Task prompt: Reproduce the material without any changes, starting at its first line and ending at the line containing "nhất năm 2026", with both of those lines included.

Provided data Start Marker

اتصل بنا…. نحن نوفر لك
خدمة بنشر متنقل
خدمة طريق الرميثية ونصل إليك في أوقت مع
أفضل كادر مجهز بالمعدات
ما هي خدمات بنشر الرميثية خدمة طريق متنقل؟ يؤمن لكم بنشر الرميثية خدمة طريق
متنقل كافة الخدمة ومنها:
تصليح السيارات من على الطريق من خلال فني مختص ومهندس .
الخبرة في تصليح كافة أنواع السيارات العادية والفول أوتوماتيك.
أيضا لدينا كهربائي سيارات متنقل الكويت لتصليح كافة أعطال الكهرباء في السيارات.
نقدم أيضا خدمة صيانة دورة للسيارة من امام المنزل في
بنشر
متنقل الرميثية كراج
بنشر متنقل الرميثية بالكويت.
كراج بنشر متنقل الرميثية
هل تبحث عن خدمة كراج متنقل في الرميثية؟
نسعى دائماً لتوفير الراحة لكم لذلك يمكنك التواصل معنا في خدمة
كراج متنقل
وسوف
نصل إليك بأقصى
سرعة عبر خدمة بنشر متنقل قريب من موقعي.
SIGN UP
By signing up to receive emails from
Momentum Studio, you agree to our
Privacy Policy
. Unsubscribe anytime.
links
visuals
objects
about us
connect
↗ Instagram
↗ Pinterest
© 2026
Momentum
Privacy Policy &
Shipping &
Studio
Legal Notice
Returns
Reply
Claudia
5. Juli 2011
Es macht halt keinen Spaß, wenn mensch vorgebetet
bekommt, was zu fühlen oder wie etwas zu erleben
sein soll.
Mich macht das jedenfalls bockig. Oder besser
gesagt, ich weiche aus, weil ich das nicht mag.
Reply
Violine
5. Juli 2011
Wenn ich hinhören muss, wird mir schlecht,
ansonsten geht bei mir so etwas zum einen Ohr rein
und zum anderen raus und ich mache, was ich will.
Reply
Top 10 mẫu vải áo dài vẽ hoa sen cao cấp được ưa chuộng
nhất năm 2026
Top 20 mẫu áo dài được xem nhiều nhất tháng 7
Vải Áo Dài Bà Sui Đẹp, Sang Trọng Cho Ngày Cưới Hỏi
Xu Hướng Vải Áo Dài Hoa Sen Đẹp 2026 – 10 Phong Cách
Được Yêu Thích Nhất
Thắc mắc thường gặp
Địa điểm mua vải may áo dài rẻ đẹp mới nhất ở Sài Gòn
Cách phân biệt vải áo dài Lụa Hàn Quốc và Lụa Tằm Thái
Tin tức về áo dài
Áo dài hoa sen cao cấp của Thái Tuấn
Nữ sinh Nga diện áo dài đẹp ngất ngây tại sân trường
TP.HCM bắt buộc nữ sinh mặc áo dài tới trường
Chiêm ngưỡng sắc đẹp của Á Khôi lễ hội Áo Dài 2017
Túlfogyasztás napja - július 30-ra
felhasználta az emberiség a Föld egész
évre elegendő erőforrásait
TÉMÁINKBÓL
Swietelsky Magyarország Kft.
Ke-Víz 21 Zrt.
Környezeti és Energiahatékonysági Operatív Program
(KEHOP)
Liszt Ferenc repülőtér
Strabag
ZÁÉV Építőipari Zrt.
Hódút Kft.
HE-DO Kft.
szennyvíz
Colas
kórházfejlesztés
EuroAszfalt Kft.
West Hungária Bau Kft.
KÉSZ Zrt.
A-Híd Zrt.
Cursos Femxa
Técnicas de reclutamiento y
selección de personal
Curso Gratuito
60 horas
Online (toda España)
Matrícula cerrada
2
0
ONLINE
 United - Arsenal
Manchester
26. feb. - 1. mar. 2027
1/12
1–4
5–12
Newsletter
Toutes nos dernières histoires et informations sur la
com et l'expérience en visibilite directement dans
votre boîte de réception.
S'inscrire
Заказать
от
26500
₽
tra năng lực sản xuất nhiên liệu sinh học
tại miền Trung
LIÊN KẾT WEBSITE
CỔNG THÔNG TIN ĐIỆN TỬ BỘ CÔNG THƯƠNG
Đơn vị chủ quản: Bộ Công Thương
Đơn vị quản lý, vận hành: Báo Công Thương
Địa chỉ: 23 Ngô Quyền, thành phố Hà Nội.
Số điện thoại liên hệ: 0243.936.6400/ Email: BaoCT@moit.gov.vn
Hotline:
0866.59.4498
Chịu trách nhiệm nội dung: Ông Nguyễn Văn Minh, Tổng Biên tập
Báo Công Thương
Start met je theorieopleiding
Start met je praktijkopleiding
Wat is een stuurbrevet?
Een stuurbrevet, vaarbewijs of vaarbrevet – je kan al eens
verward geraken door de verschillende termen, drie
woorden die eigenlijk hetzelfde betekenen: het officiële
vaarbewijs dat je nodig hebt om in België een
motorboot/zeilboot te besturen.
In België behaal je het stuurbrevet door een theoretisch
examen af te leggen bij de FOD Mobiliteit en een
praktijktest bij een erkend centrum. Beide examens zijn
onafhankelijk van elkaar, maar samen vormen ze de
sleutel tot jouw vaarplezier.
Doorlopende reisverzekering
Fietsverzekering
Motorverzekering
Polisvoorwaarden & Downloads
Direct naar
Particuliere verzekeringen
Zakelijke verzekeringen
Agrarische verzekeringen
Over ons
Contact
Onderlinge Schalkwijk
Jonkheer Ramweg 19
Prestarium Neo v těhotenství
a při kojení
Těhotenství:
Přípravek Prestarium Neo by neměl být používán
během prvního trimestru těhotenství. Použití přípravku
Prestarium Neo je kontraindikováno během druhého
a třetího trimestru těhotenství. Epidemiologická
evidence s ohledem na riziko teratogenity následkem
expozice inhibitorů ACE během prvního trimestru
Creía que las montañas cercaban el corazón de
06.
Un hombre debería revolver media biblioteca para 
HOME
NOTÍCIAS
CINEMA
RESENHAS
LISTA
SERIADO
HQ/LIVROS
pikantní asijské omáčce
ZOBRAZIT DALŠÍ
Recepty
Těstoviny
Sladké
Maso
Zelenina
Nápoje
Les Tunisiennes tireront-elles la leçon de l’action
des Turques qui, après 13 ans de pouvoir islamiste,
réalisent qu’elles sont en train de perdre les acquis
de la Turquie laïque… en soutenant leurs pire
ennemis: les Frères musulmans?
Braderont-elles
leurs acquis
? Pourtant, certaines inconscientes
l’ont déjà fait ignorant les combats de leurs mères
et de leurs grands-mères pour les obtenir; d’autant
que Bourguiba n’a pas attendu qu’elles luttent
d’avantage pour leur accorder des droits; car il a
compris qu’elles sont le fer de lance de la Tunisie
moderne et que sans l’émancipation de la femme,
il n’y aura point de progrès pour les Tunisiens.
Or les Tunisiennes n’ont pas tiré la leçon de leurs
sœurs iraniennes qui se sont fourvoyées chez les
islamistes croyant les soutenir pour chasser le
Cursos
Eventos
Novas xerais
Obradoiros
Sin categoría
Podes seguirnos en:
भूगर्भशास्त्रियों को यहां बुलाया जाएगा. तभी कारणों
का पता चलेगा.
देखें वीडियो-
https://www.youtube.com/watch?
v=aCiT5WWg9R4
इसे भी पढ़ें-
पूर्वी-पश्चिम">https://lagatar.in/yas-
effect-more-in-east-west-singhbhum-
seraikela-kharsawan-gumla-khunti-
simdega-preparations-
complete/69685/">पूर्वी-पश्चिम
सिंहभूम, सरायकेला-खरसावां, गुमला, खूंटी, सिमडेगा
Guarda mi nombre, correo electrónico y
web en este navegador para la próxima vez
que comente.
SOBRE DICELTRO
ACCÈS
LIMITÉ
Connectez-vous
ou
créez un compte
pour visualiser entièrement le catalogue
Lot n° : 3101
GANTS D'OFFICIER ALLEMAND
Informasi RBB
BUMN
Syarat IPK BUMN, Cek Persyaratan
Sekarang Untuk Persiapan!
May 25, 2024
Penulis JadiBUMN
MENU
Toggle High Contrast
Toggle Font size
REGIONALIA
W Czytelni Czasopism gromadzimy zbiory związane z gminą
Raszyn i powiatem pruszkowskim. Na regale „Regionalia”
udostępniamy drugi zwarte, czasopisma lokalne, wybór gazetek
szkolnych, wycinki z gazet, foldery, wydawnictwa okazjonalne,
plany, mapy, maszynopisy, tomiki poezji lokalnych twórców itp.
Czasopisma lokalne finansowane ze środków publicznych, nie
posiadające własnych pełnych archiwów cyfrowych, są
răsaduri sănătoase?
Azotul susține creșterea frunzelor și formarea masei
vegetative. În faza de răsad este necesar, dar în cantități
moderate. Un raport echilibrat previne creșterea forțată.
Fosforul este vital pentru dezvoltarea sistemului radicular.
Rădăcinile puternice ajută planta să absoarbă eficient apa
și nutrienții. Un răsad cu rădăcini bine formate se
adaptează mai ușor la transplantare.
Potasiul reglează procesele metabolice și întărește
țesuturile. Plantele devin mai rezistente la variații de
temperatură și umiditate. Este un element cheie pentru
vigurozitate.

Provided data End Marker

Output for this exercise:
اتصل بنا…. نحن نوفر لك
خدمة بنشر متنقل
خدمة طريق الرميثية ونصل إليك في أوقت مع
أفضل كادر مجهز بالمعدات
ما هي خدمات بنشر الرميثية خدمة طريق متنقل؟ يؤمن لكم بنشر الرميثية خدمة طريق
متنقل كافة الخدمة ومنها:
تصليح السيارات من على الطريق من خلال فني مختص ومهندس .
الخبرة في تصليح كافة أنواع السيارات العادية والفول أوتوماتيك.
أيضا لدينا كهربائي سيارات متنقل الكويت لتصليح كافة أعطال الكهرباء في السيارات.
نقدم أيضا خدمة صيانة دورة للسيارة من امام المنزل في
بنشر
متنقل الرميثية كراج
بنشر متنقل الرميثية بالكويت.
كراج بنشر متنقل الرميثية
هل تبحث عن خدمة كراج متنقل في الرميثية؟
نسعى دائماً لتوفير الراحة لكم لذلك يمكنك التواصل معنا في خدمة
كراج متنقل
وسوف
نصل إليك بأقصى
سرعة عبر خدمة بنشر متنقل قريب من موقعي.
SIGN UP
By signing up to receive emails from
Momentum Studio, you agree to our
Privacy Policy
. Unsubscribe anytime.
links
visuals
objects
about us
connect
↗ Instagram
↗ Pinterest
© 2026
Momentum
Privacy Policy &
Shipping &
Studio
Legal Notice
Returns
Reply
Claudia
5. Juli 2011
Es macht halt keinen Spaß, wenn mensch vorgebetet
bekommt, was zu fühlen oder wie etwas zu erleben
sein soll.
Mich macht das jedenfalls bockig. Oder besser
gesagt, ich weiche aus, weil ich das nicht mag.
Reply
Violine
5. Juli 2011
Wenn ich hinhören muss, wird mir schlecht,
ansonsten geht bei mir so etwas zum einen Ohr rein
und zum anderen raus und ich mache, was ich will.
Reply
Top 10 mẫu vải áo dài vẽ hoa sen cao cấp được ưa chuộng
nhất năm 2026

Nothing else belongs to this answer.